■ Excerpted passage:
· · · ·
The financials also showed that 1MDB overpaid for the acquisition of its power assets by some RM3.3 billion in the form of goodwill. Recall that 1MDB acquired Genting Sanyen power assets from the Genting group for RM2.3 billion, and the Tanjong Power assets from tycoon Ananda Krishnan for RM8.5 billion.
By March 2013, slightly over a year after the acquisitions, 1MDB would write off RM1.9 billion of that goodwill.
While this was a poor start to 1MDB's planned listing of its power assets, the group has had a wi ndfall year when it comes to securing new projects.
It began when it was awarded Project 3B, a 2,000MW coal-fired power plant project worth RM11 billion, after a close fight with a consortium consisting of YTL Power International Bhd and the Sultan of Johor's SIPP Energy Sdn Bhd.
1MDB would go on to win two more projects on a direct-award basis - a 50MW solar project as well as a 2,000MW combined cycle gas turbine plant in Melaka due in 2021.
Including a few more undisclosed hydroelectric projects in and outside the country as well as a joint venture with Tenaga Nasional Bhd to undertake new projects in Bangladesh, 1MDB went ahead with its plans for list its power assets, aiming to go public in the first quarter next year.
However, this would prove to be extremely challenging for the group, which came under yet another round of scrutiny when its FY2014 financials were filed, revealing losses and negative cahs flow amounting to RM2.25 billion. At this point, the fund's borrowings also expanded to RM42 billion.
1MDB would come under even more pressure when documents revealed that it had paid very expensive fees, around 10%, for US$4.75 billion (RM15.2 billion) worth of borrowings it had raised via Goldman Sachs. This is on top of expensive coupon rates as high as 5.99%, compared with government guaranteed bonds which are typically issued at less than 4%.
Goldman Sachs came out to defend the deal, pointing out that the fees reflected the risk that it had undertaken in raising the money for 1MDB.
Unsurprisingly, opposition politicians took the opportunity to grill Najib about 1MDB in Parliament. After all, he is the minister of finance and his ministry owns 1MDB.
Questions were raised in the media as well as in Parliament over the exposure of the government should 1MDB fail to meet its debt obligations, which in FY2014 totalled a whopping RM2.5 billion. After an initial denial to Parliament, Deputy Finance Minister Datuk Ahmad Maslan would backtrack and finally admit that the government issued a letter of support for 1MDB's debts of around RM5.8 billion.
Of more concern was the fact that 1MDB has had to extend and restructure some RM5 billion worth of borrowings in the form of a bridging loan with Malayan Banking Bhd.
On a more positive note, 1MDB claims that it would be redeeming RM4.26 billion of its funds invested in the Cayman Islands.
· · · ·
■ Material:
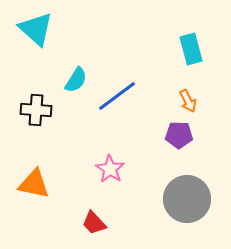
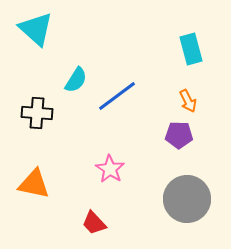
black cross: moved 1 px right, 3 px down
· · · ·
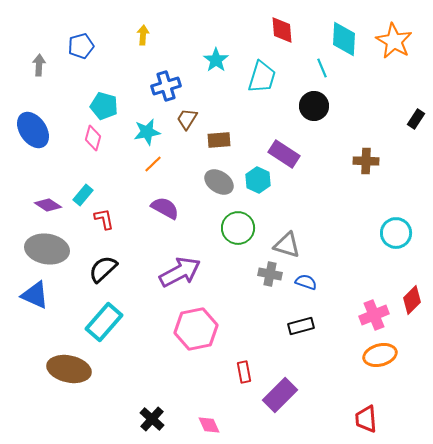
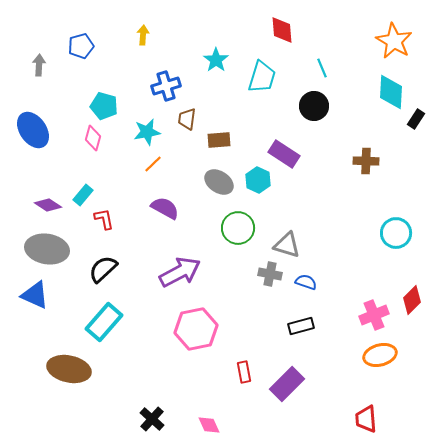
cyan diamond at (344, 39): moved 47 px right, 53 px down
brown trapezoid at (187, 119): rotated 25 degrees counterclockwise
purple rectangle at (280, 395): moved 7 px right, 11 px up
· · · ·
■ Written request 1:
Name every individual person mentioned in the article on 1MDB's finances, using the name or title the article gives.
■ Written request 2:
Write the next few sentences of the article on 1MDB's finances, picking up after its final sentence.

■ Task response 1:
Ananda Krishnan, the Sultan of Johor, Najib, Datuk Ahmad Maslan

■ Task response 2:
The negative publicity was enough to draw out 1MDB's chairman, Tan Sri Lodin Wok Kamaruddin, to address the questions. However, only select media organisations that were controlled by the government were invited to the "press conference" in mid-November.
With all the negative news flow, it isn't surpirsing that 1MDB's soon-to-be-listed energy unit has distanced itself from its parent, changing its name to Edra Global Energy Bhd from 1MDB Energy Group Bhd.
Edra Global has already lodged its draft prospectus with the Securities Commission Malaysia, but it is taking longer than usual for the SC to expose the prospectus as it is constantly being tweaked.
That said, it will still be an uphill battle for Edra Global, which is expected to offer yields of between 2.5% and 3.5% - which are hardly attractive. On top of that, given the size of the issuance in excess of RM9 billion, it may not be tenable to list in the first quarter of next year due to weak market sentiment.
Furthermore, the group even had to delay the issuance of RM8.4 billion worth of sukuk to finance the construction of Jimah East, which is also expected to be delayed.
Nonetheless, the fact remains that 1MDB sorely needs Edra Global to be listed as soon as possible to pare down the group's borrowings - and time is running out.
The recent depreciation in the Ringgit against the US dollar is putting more pressure on the fund, given that it has an estimated US7.4 billion in dollar-denominated debts. As at March 2014, that amounted to RM22.048 billion but has since increased to an estimated RM25.7 billion at the current exchange rate of 3.48 against the dollar.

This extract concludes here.